Já se sabe quem são os dois kamikazes que se fizeram rebentar no aeroporto de Bruxelas, esta terça-feira. A televisão belga RTBF avança, esta quarta-feira de manhã, com a identificação dos suspeitos que fez pelo menos 11 mortos no aeroporto internacional da capital belga. 

São aparentemente os irmãos Khalid e Ibrahim El Bakraoui, já conhecidos das autoridades por banditismo, mas não referenciados por ligações terroristas. 

Os irmãos, de 27 e 30 anos, já tinham sido condenados, em 2010 e 2011, um por carjacking e o outro por roubo a um corretor da bolsa, segundo o Dernière Heure (DH). 

A fotografia dos irmãos a que o DH teve acesso

Um dos irmãos terá arrendado um apartamento em Bruxelas, sob nome falso, que foi alvo de buscas da polícia na terça-feira. 

O terceiro homem que aparece nas imagens de videovigilância do aeroporto continua a monte. Najim Laachraoui é, segundo o jornal DH, o homem na fotografia.

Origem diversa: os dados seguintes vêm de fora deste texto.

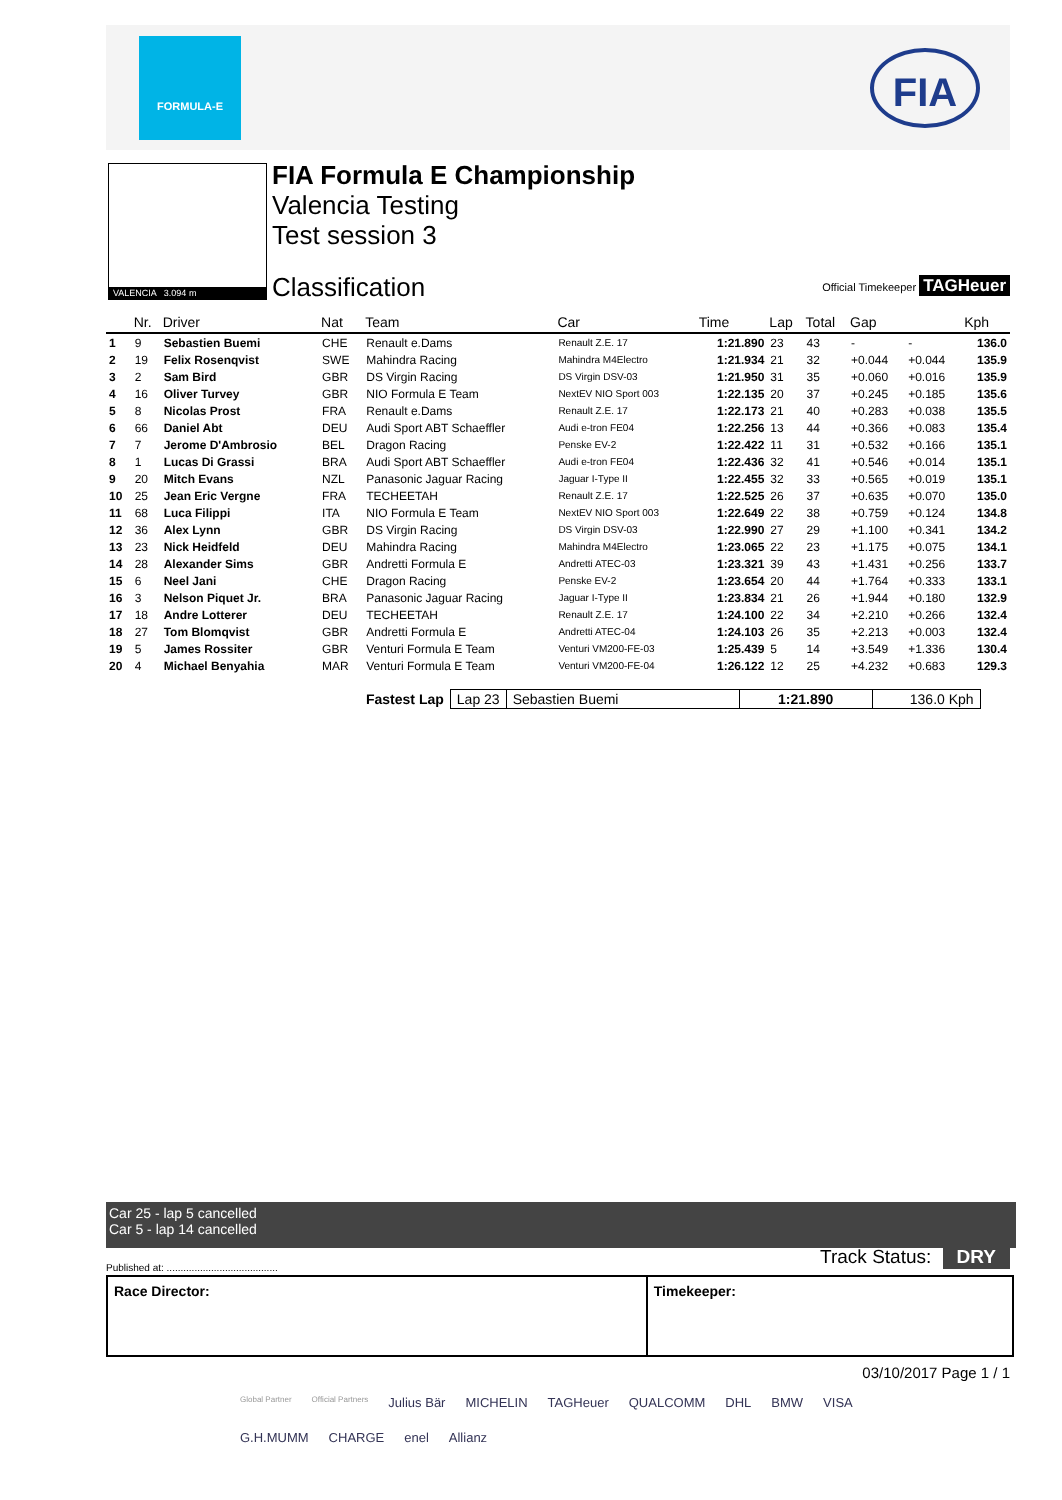FORMULA-E
FIA
VALENCIA 3.094 m
FIA Formula E Championship
Valencia Testing
Test session 3
Classification Official Timekeeper TAGHeuer
| | Nr. | Driver | Nat | Team | Car | Time | Lap | Total | Gap | | Kph |
| --- | --- | --- | --- | --- | --- | --- | --- | --- | --- | --- | --- |
| 1 | 9 | Sebastien Buemi | CHE | Renault e.Dams | Renault Z.E. 17 | 1:21.890 | 23 | 43 | - | - | 136.0 |
| 2 | 19 | Felix Rosenqvist | SWE | Mahindra Racing | Mahindra M4Electro | 1:21.934 | 21 | 32 | +0.044 | +0.044 | 135.9 |
| 3 | 2 | Sam Bird | GBR | DS Virgin Racing | DS Virgin DSV-03 | 1:21.950 | 31 | 35 | +0.060 | +0.016 | 135.9 |
| 4 | 16 | Oliver Turvey | GBR | NIO Formula E Team | NextEV NIO Sport 003 | 1:22.135 | 20 | 37 | +0.245 | +0.185 | 135.6 |
| 5 | 8 | Nicolas Prost | FRA | Renault e.Dams | Renault Z.E. 17 | 1:22.173 | 21 | 40 | +0.283 | +0.038 | 135.5 |
| 6 | 66 | Daniel Abt | DEU | Audi Sport ABT Schaeffler | Audi e-tron FE04 | 1:22.256 | 13 | 44 | +0.366 | +0.083 | 135.4 |
| 7 | 7 | Jerome D'Ambrosio | BEL | Dragon Racing | Penske EV-2 | 1:22.422 | 11 | 31 | +0.532 | +0.166 | 135.1 |
| 8 | 1 | Lucas Di Grassi | BRA | Audi Sport ABT Schaeffler | Audi e-tron FE04 | 1:22.436 | 32 | 41 | +0.546 | +0.014 | 135.1 |
| 9 | 20 | Mitch Evans | NZL | Panasonic Jaguar Racing | Jaguar I-Type II | 1:22.455 | 32 | 33 | +0.565 | +0.019 | 135.1 |
| 10 | 25 | Jean Eric Vergne | FRA | TECHEETAH | Renault Z.E. 17 | 1:22.525 | 26 | 37 | +0.635 | +0.070 | 135.0 |
| 11 | 68 | Luca Filippi | ITA | NIO Formula E Team | NextEV NIO Sport 003 | 1:22.649 | 22 | 38 | +0.759 | +0.124 | 134.8 |
| 12 | 36 | Alex Lynn | GBR | DS Virgin Racing | DS Virgin DSV-03 | 1:22.990 | 27 | 29 | +1.100 | +0.341 | 134.2 |
| 13 | 23 | Nick Heidfeld | DEU | Mahindra Racing | Mahindra M4Electro | 1:23.065 | 22 | 23 | +1.175 | +0.075 | 134.1 |
| 14 | 28 | Alexander Sims | GBR | Andretti Formula E | Andretti ATEC-03 | 1:23.321 | 39 | 43 | +1.431 | +0.256 | 133.7 |
| 15 | 6 | Neel Jani | CHE | Dragon Racing | Penske EV-2 | 1:23.654 | 20 | 44 | +1.764 | +0.333 | 133.1 |
| 16 | 3 | Nelson Piquet Jr. | BRA | Panasonic Jaguar Racing | Jaguar I-Type II | 1:23.834 | 21 | 26 | +1.944 | +0.180 | 132.9 |
| 17 | 18 | Andre Lotterer | DEU | TECHEETAH | Renault Z.E. 17 | 1:24.100 | 22 | 34 | +2.210 | +0.266 | 132.4 |
| 18 | 27 | Tom Blomqvist | GBR | Andretti Formula E | Andretti ATEC-04 | 1:24.103 | 26 | 35 | +2.213 | +0.003 | 132.4 |
| 19 | 5 | James Rossiter | GBR | Venturi Formula E Team | Venturi VM200-FE-03 | 1:25.439 | 5 | 14 | +3.549 | +1.336 | 130.4 |
| 20 | 4 | Michael Benyahia | MAR | Venturi Formula E Team | Venturi VM200-FE-04 | 1:26.122 | 12 | 25 | +4.232 | +0.683 | 129.3 |
| Fastest Lap | Lap 23 | Sebastien Buemi | 1:21.890 | 136.0 Kph |
Car 25 - lap 5 cancelled
Car 5 - lap 14 cancelled
Published at: ........................................
Track Status: DRY
Race Director: Timekeeper:
03/10/2017 Page 1 / 1
Global Partner Official Partners Julius Bär MICHELIN TAGHeuer QUALCOMM DHL BMW VISA G.H.MUMM CHARGE enel Allianz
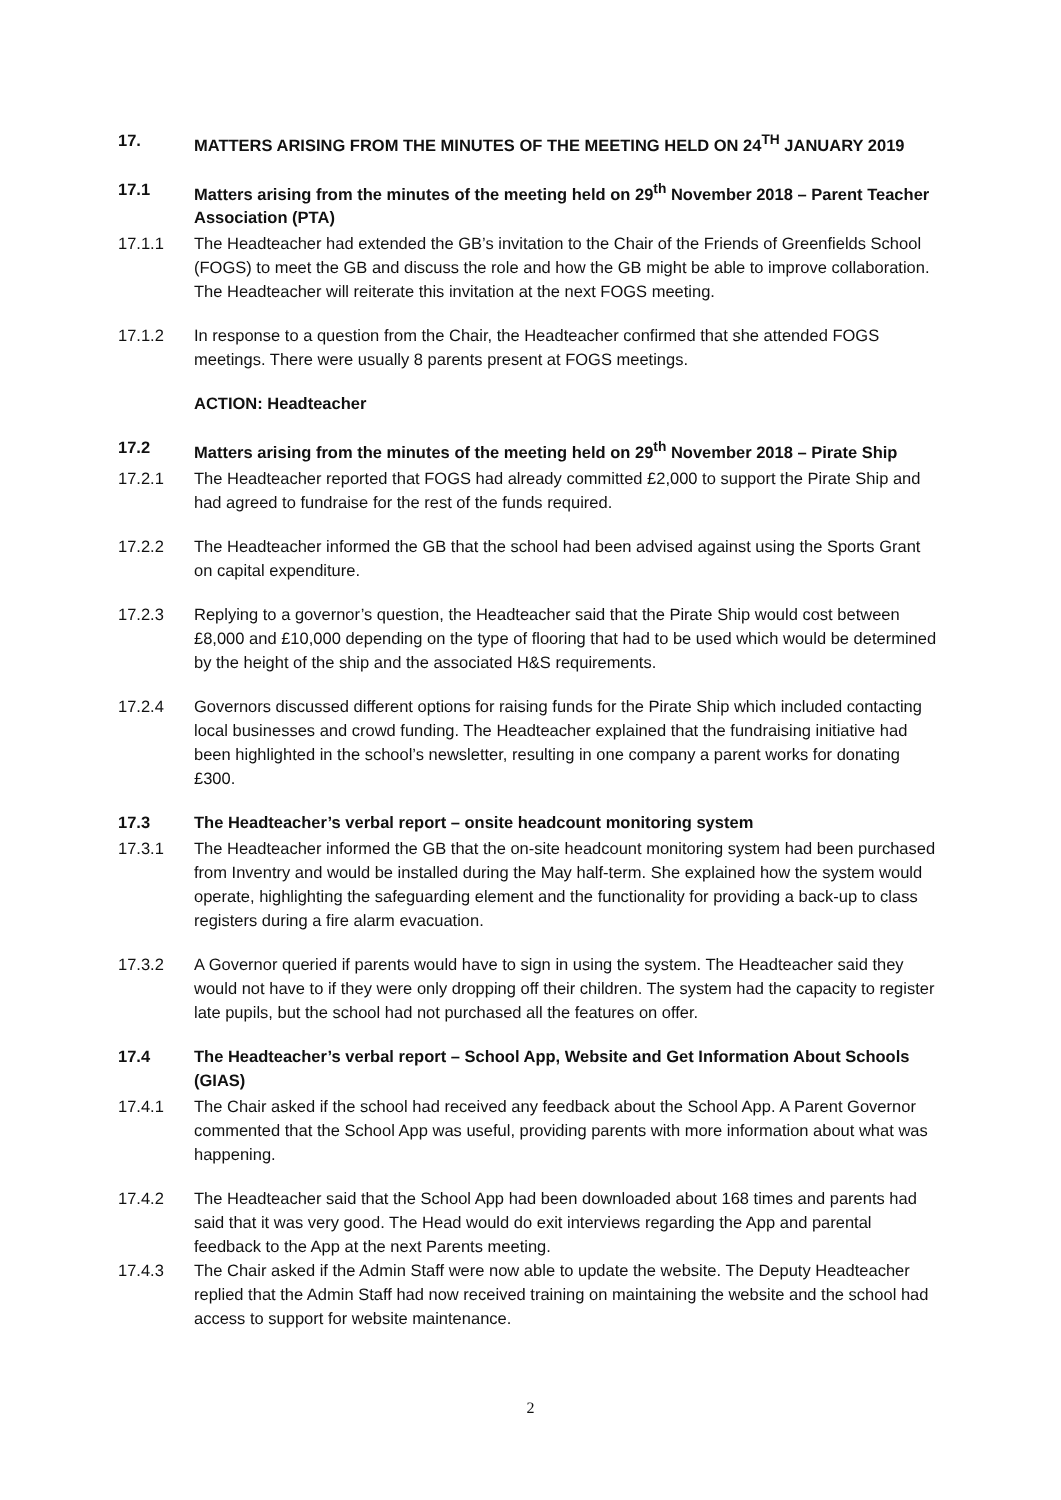17. MATTERS ARISING FROM THE MINUTES OF THE MEETING HELD ON 24<sup>TH</sup> JANUARY 2019
17.1 Matters arising from the minutes of the meeting held on 29<sup>th</sup> November 2018 – Parent Teacher Association (PTA)
17.1.1 The Headteacher had extended the GB’s invitation to the Chair of the Friends of Greenfields School (FOGS) to meet the GB and discuss the role and how the GB might be able to improve collaboration. The Headteacher will reiterate this invitation at the next FOGS meeting.
17.1.2 In response to a question from the Chair, the Headteacher confirmed that she attended FOGS meetings. There were usually 8 parents present at FOGS meetings.
ACTION: Headteacher
17.2 Matters arising from the minutes of the meeting held on 29<sup>th</sup> November 2018 – Pirate Ship
17.2.1 The Headteacher reported that FOGS had already committed £2,000 to support the Pirate Ship and had agreed to fundraise for the rest of the funds required.
17.2.2 The Headteacher informed the GB that the school had been advised against using the Sports Grant on capital expenditure.
17.2.3 Replying to a governor’s question, the Headteacher said that the Pirate Ship would cost between £8,000 and £10,000 depending on the type of flooring that had to be used which would be determined by the height of the ship and the associated H&S requirements.
17.2.4 Governors discussed different options for raising funds for the Pirate Ship which included contacting local businesses and crowd funding. The Headteacher explained that the fundraising initiative had been highlighted in the school’s newsletter, resulting in one company a parent works for donating £300.
17.3 The Headteacher’s verbal report – onsite headcount monitoring system
17.3.1 The Headteacher informed the GB that the on-site headcount monitoring system had been purchased from Inventry and would be installed during the May half-term. She explained how the system would operate, highlighting the safeguarding element and the functionality for providing a back-up to class registers during a fire alarm evacuation.
17.3.2 A Governor queried if parents would have to sign in using the system. The Headteacher said they would not have to if they were only dropping off their children. The system had the capacity to register late pupils, but the school had not purchased all the features on offer.
17.4 The Headteacher’s verbal report – School App, Website and Get Information About Schools (GIAS)
17.4.1 The Chair asked if the school had received any feedback about the School App. A Parent Governor commented that the School App was useful, providing parents with more information about what was happening.
17.4.2 The Headteacher said that the School App had been downloaded about 168 times and parents had said that it was very good. The Head would do exit interviews regarding the App and parental feedback to the App at the next Parents meeting.
17.4.3 The Chair asked if the Admin Staff were now able to update the website. The Deputy Headteacher replied that the Admin Staff had now received training on maintaining the website and the school had access to support for website maintenance.
2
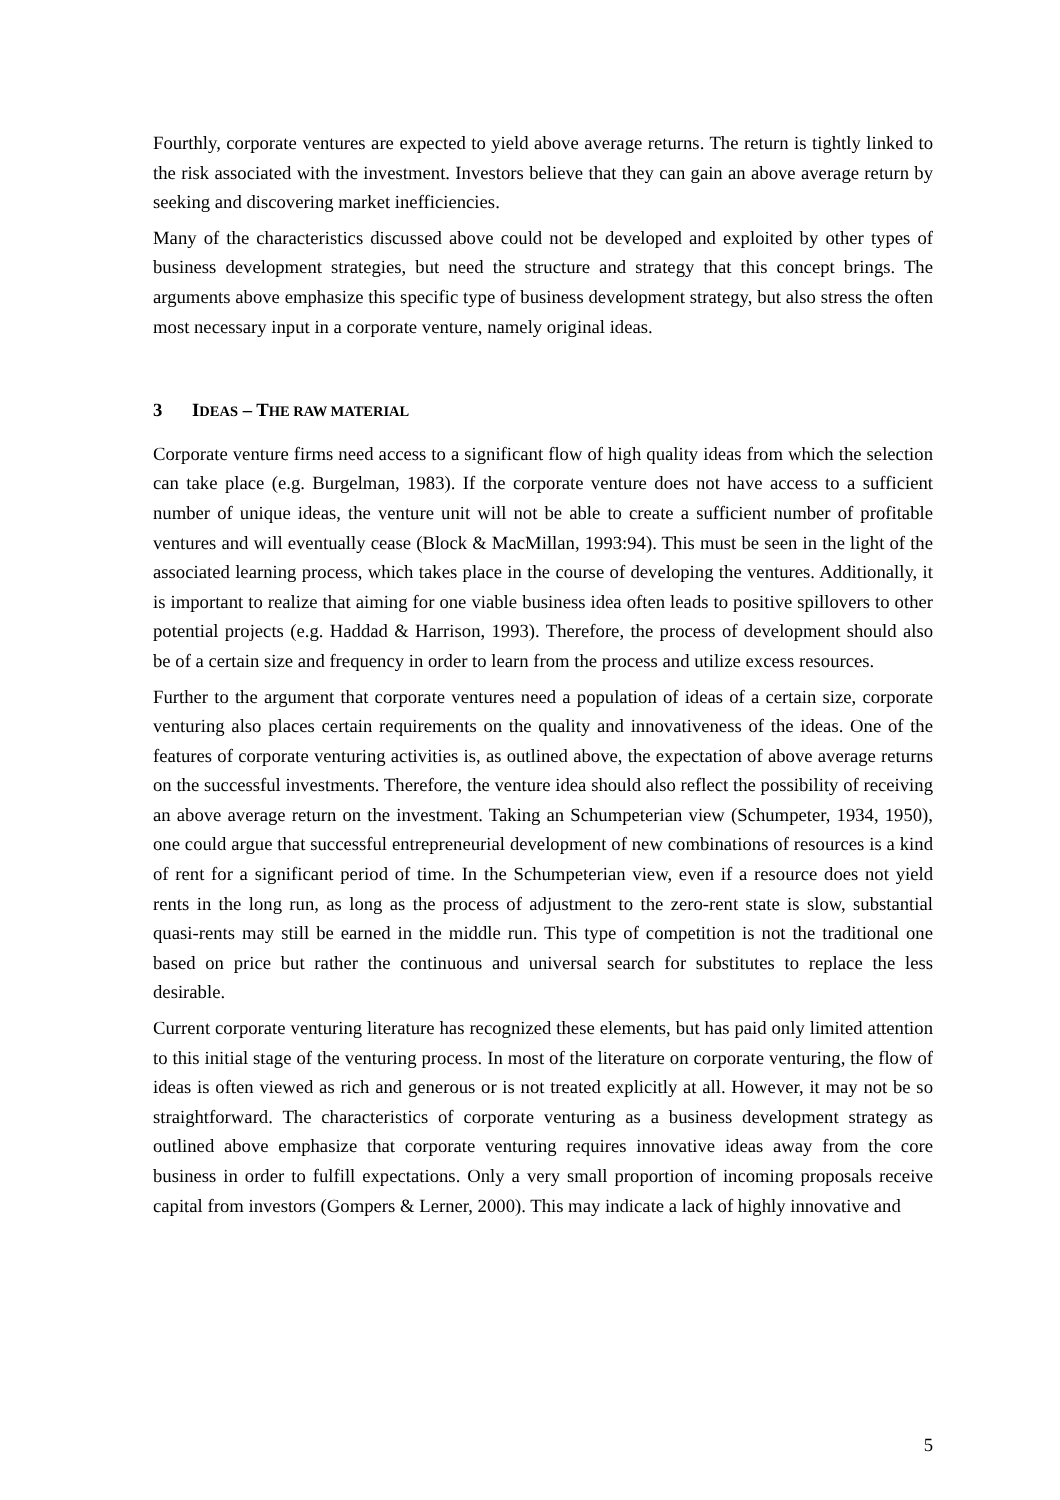Fourthly, corporate ventures are expected to yield above average returns. The return is tightly linked to the risk associated with the investment. Investors believe that they can gain an above average return by seeking and discovering market inefficiencies.
Many of the characteristics discussed above could not be developed and exploited by other types of business development strategies, but need the structure and strategy that this concept brings. The arguments above emphasize this specific type of business development strategy, but also stress the often most necessary input in a corporate venture, namely original ideas.
3 IDEAS – THE RAW MATERIAL
Corporate venture firms need access to a significant flow of high quality ideas from which the selection can take place (e.g. Burgelman, 1983). If the corporate venture does not have access to a sufficient number of unique ideas, the venture unit will not be able to create a sufficient number of profitable ventures and will eventually cease (Block & MacMillan, 1993:94). This must be seen in the light of the associated learning process, which takes place in the course of developing the ventures. Additionally, it is important to realize that aiming for one viable business idea often leads to positive spillovers to other potential projects (e.g. Haddad & Harrison, 1993). Therefore, the process of development should also be of a certain size and frequency in order to learn from the process and utilize excess resources.
Further to the argument that corporate ventures need a population of ideas of a certain size, corporate venturing also places certain requirements on the quality and innovativeness of the ideas. One of the features of corporate venturing activities is, as outlined above, the expectation of above average returns on the successful investments. Therefore, the venture idea should also reflect the possibility of receiving an above average return on the investment. Taking an Schumpeterian view (Schumpeter, 1934, 1950), one could argue that successful entrepreneurial development of new combinations of resources is a kind of rent for a significant period of time. In the Schumpeterian view, even if a resource does not yield rents in the long run, as long as the process of adjustment to the zero-rent state is slow, substantial quasi-rents may still be earned in the middle run. This type of competition is not the traditional one based on price but rather the continuous and universal search for substitutes to replace the less desirable.
Current corporate venturing literature has recognized these elements, but has paid only limited attention to this initial stage of the venturing process. In most of the literature on corporate venturing, the flow of ideas is often viewed as rich and generous or is not treated explicitly at all. However, it may not be so straightforward. The characteristics of corporate venturing as a business development strategy as outlined above emphasize that corporate venturing requires innovative ideas away from the core business in order to fulfill expectations. Only a very small proportion of incoming proposals receive capital from investors (Gompers & Lerner, 2000). This may indicate a lack of highly innovative and
5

A polícia pede ajuda para descobrir o paradeiro deste homem que terá fugido do aeroporto. 

 

 

Najim Laachraoui tem 25 anos e o ADN deste suspeito foi encontrado nos apartamentos alvo de buscas a propósito dos ataques de Paris, de novembro de 2015. Najim Laachraoui terá viajado com Salah Abdeslam para a Hungria, em setembro último. Ele é também suspeito de ter fabricado as bombas usadas nos ataques à capital francesa. 

 

Estado Islâmico reivindica autoria do ataque

O EStado Islâmico reivindicou o ataque a Bruxelas. Às portas da sede da União Europeia, na capital da Europa, dois atentados fizeram na terça-feira 31 mortos e mais de 200 feridos. Três explosões: duas no aeroporto de Zaventem fizeram 11 mortos e uma na estação de metro de Maelbeek outros 20. O terror atacou o coração da Europa. 

Os suspeitos teriam planeado levar mais explosivos para o aeroporto. O taxista que os transportou para o aeroporto terá contactado, por iniciativa própria, a polícia e explicado que os três homens ficaram zangados quando viram que o táxi que lhes foi atribuído era menos que aquele que tinham pedido. 

Das cinco malas que tinham planeado levar tiveram de deixar duas para trás. 

Quando chegaram ao aeroporto, colocaram as malaas nos carrinhos de transporte de bagagem. Duas delas explodiram. 

Os alegados terroristas terão apanhado o táxi na zona suburbana de Schaerbeek, que, durante o dia, foi alvo de várias operações policiais e onde foram encontrados mais explosivos, produtos químicos e uma bandeira do Estado Islâmico.